▶ [Цель упражнения]:
Допишите следующую часть текста об отношении советских либералов к эмиграции, который приведен ниже под заголовком «Текст для разбора». Начните сразу после его последнего предложения.

▶ [Текст для разбора]:
_ _ _
В пейзаже перестройки то и дело возникают знакомые алебастровые фигуры верноподданничества. Авторы писем в редакцию, очевидно, для того, чтобы подкрепить свои вполне прогрессивные, критические к сталинизму аргументы, не устают благодарить партию за предоставленную наконец возможность «говорить правду». «Стеклянный занавес» начинает рябить, словно зеркало в комнате смеха, однако никто не смеется, кроме эмигранта. Этот смех, очевидно, и делает его особенно чуждым элементом. Обратимся, однако, к тем кругам советской общественности, которые находятся на более серьезном уровне — к либеральным кружкам Москвы и Ленинграда. Здесь, казалось бы, можно будет найти признаки солидарности с изгнанными друзьями или хотя бы простое человеческое сочувствие. Вначале, в брежневские времена, такое отношение к эмиграции явно преобладало среди либералов хотя бы уже потому, что каждый как бы видел себя на месте тех, кому показали на дверь. Сейчас отношение переменилось; в кружках либеральной интеллигенции эмиграции предъявляется какой-то странный счет — вы-де от нас оторвались на своем комфортабельном Западе, не вам судить о нашей борьбе и страданиях, вы закомфортились там, обуржуазились (иными словами, вновь выплывает даже и из благородных уст вековечный советский жлобизм — зажрались!); вы там подписываете всякие безответственные письма, посягаете на нашу столь миловидную, такую хрупкую стеклянность; иными словами, в самом факте пребывания за границей так или иначе усматривается нравственный ущерб.

От этой нынешней позиции либералов, как ни странно, не так уж далеко до напечатанной 21 августа в «Правде» пещерносталинистской статьи Веры Ткаченко с ее мрачными заклинаниями «родиной» — родина, родина, какая бы она ни была (но все-таки обязательно советская), а те, кто оторвался, — гнилье и предатели.

Так называемое «письмо десяти», перепечатанное из «Фигаро» «Московскими новостями» и дружно, «всенародно» заклейменное как вражеское, подрывное, инспирированное спецслужбами или уж на худой конец как отсталое, продиктованное тщеславием, жалкими потугами самоутверждения, продолжает и по прошествии полугода интенсивно реверберировать в советской общественной жизни. Преувеличенная реакция на этот документ, в котором на самом деле нет ничего особенного, кроме факта публикации его в советской прессе, может вызвать в воображении старую деву, которую когда-то давно кто-то ущипнул за мягкое место, а она все еще ахает — ах, какая вопиющая невоспитанность! Самое, однако, печальное в этом деле то, что сочувствие советских либералов нередко оказывается на стороне растревоженных официозов, а не на стороне старых друзей. Официозы гласности оказываются им ближе, чем эмигранты догласности. Это реальность, кто-то от кого-то оторвался. Кого за это винить или благодарить — самих ли себя, сделавших свой собственный выбор, мифическую ли структуру партии, слепую ли судьбу? Не исключено, что кому-нибудь может прийти в голову даже и мысль о Божьем Провидении.
_ _ _
▶ [Данные ниже]:
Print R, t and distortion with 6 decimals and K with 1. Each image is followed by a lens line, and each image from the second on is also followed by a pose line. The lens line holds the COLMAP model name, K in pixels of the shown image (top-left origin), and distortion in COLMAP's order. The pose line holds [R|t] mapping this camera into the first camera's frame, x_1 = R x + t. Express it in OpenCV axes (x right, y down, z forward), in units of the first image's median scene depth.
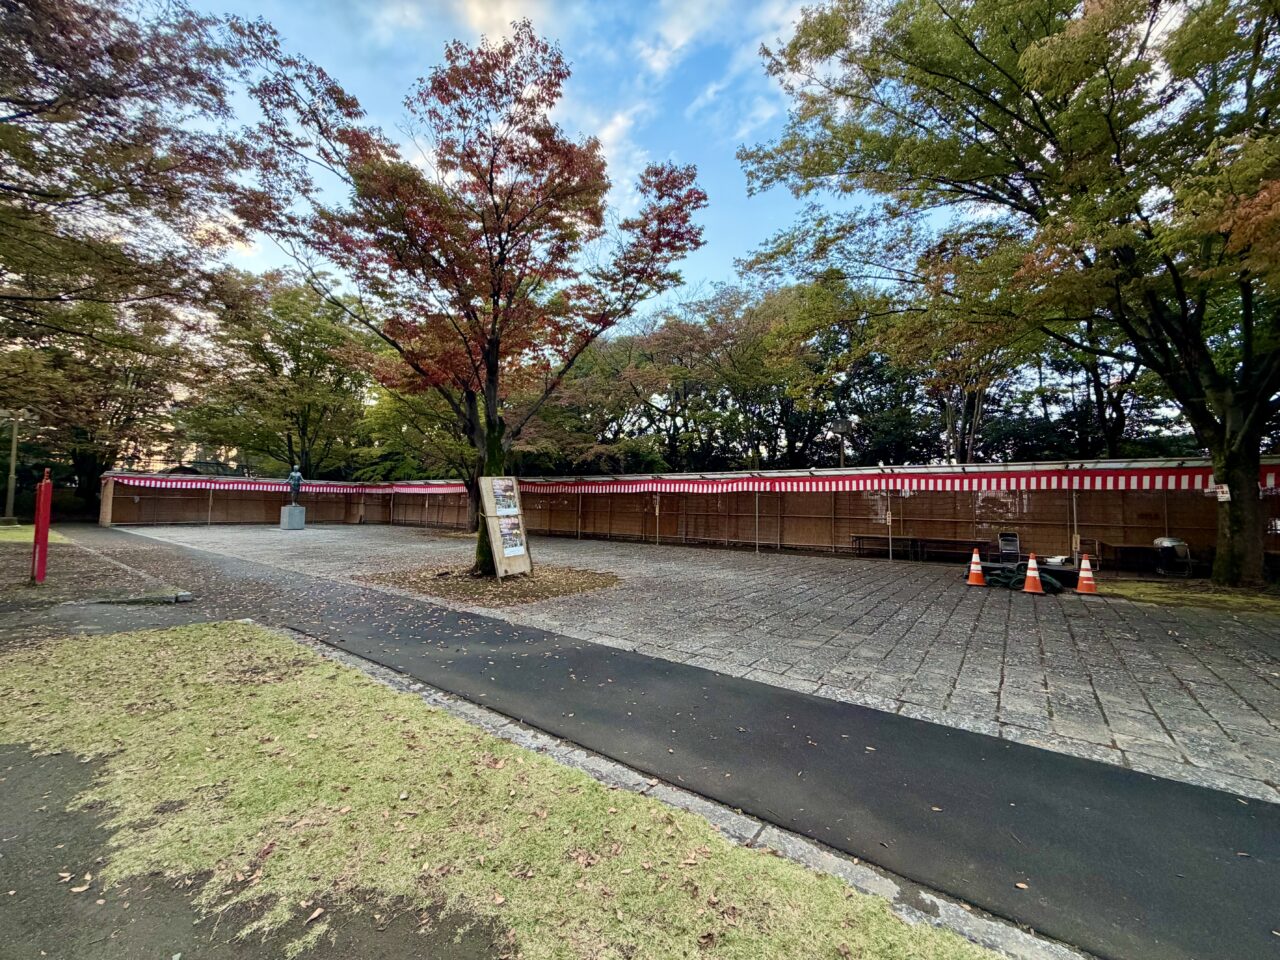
lens RADIAL K [[506.8, 0, 640.0], [0, 506.8, 480.0], [0, 0, 1]] dist [-0.001886, -0.000246]
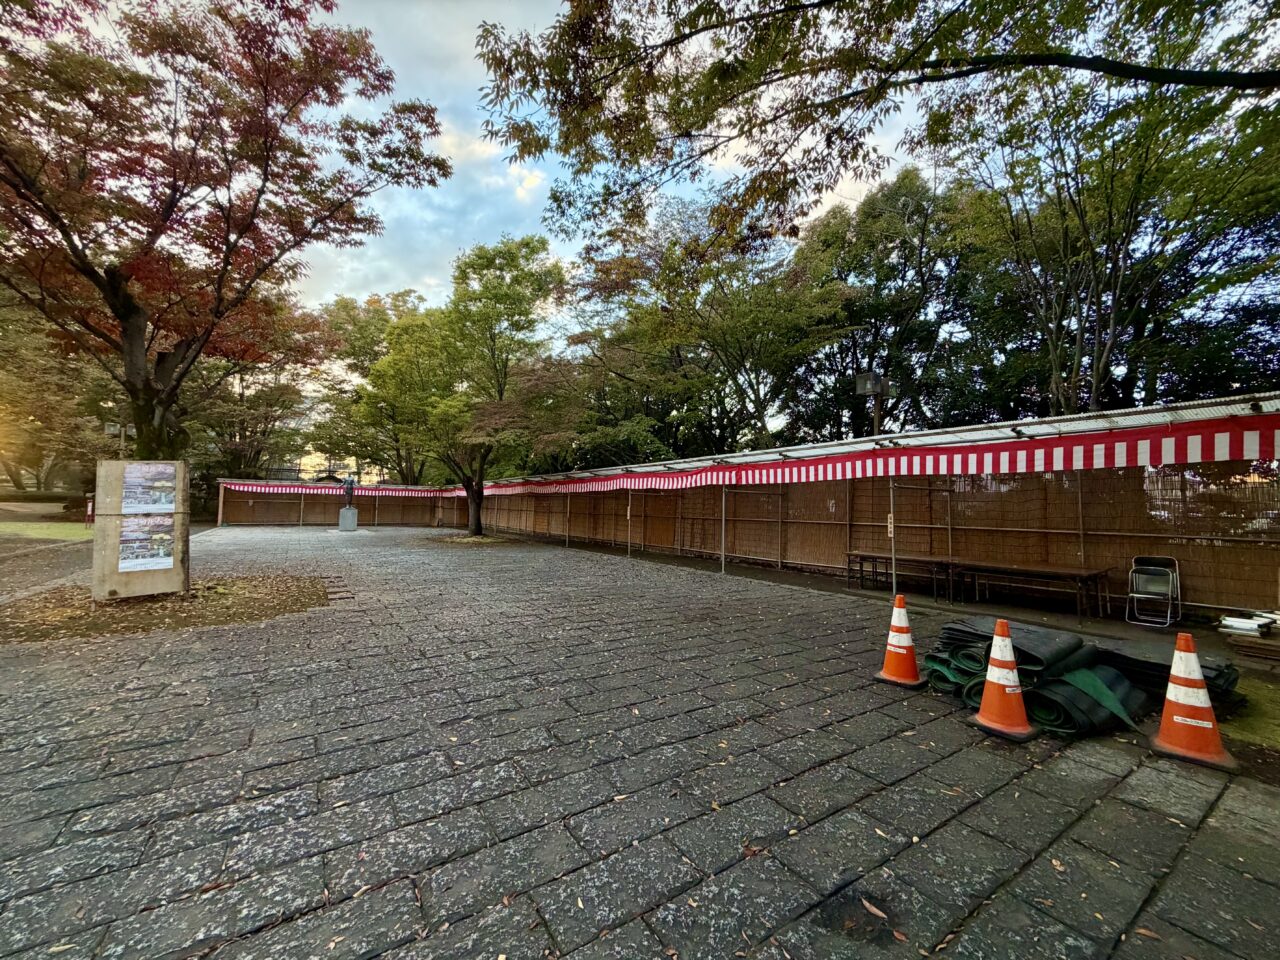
lens RADIAL K [[506.8, 0, 640.0], [0, 506.8, 480.0], [0, 0, 1]] dist [-0.001886, -0.000246]
pose [[0.943205, -0.018777, -0.331681, 0.360416], [0.015009, 0.999790, -0.013921, 0.023820], [0.331873, 0.008152, 0.943289, 0.311347]]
_ _ _
▶ [Ответ к упражнению]:
«Письмо десяти» при всех его несовершенствах отражает уже откристаллизовавшуюся сторону эмигрантской ментальности — называть вещи своими именами. Плохо это или хорошо для художества, но византийские эвфемизмы здесь отошли в прошлое. Если мы и раньше не врали, думает эмигрант, то чего же нам хитрить сейчас? Я надеюсь, что намечающаяся конфронтация не зайдет слишком далеко и не заставит никого в Зарубежье в одночасье назвать «стойкость» оставшихся нравственной хилостью, а «молчаливое сопротивление» состоянием перманентной межеумочности. Раздражение временами, однако, возникает, и немалое. Один мой друг из того числа, что и формально разделили мою судьбу лишенцев советского гражданства, недавно повстречался в Европе со своим старым московским приятелем, музыкантом. Принадлежащий к либеральным кругам музыкант в год не менее трех раз выезжает за пределы и, стало быть, имеет доступ ко всем возможным источникам информации. Как, разве тебя лишили гражданства, воскликнул он в разговоре с моим другом. Да за что же?! Да, сказал мой друг, восемь лет назад меня лишили гражданства декретом Президиума Верховного Совета СССР «за действия, порочащие высокое звание гражданина СССР и за нанесение ущерба престижу СССР»… Вот как, смутился музыкант, а я думал, что ты сам уехал…

За три дня в Копенгагене, где только что вышел в переводе на датский мой роман «Ожог», я дал по крайней мере дюжину интервью в газетах и на телевидении. Всякий раз к концу беседы журналисты спрашивали: «А вы не собираетесь сейчас вернуться?» Сейчас — означает, что что-то кардинально изменилось за последнее время. Так оно в общем-то и есть, что-то все-таки сдвинулось кое-где кое-как, но для культурной эмиграции стрелки не шелохнулись. Отчуждение же с каждым годом усиливается, и я не удивлюсь, если увижу какого-нибудь русского писателя среди американских туристов на осмотре Грановитой палаты. Одетый в клетчатые штаны, он будет с интересом прислушиваться к переводчику.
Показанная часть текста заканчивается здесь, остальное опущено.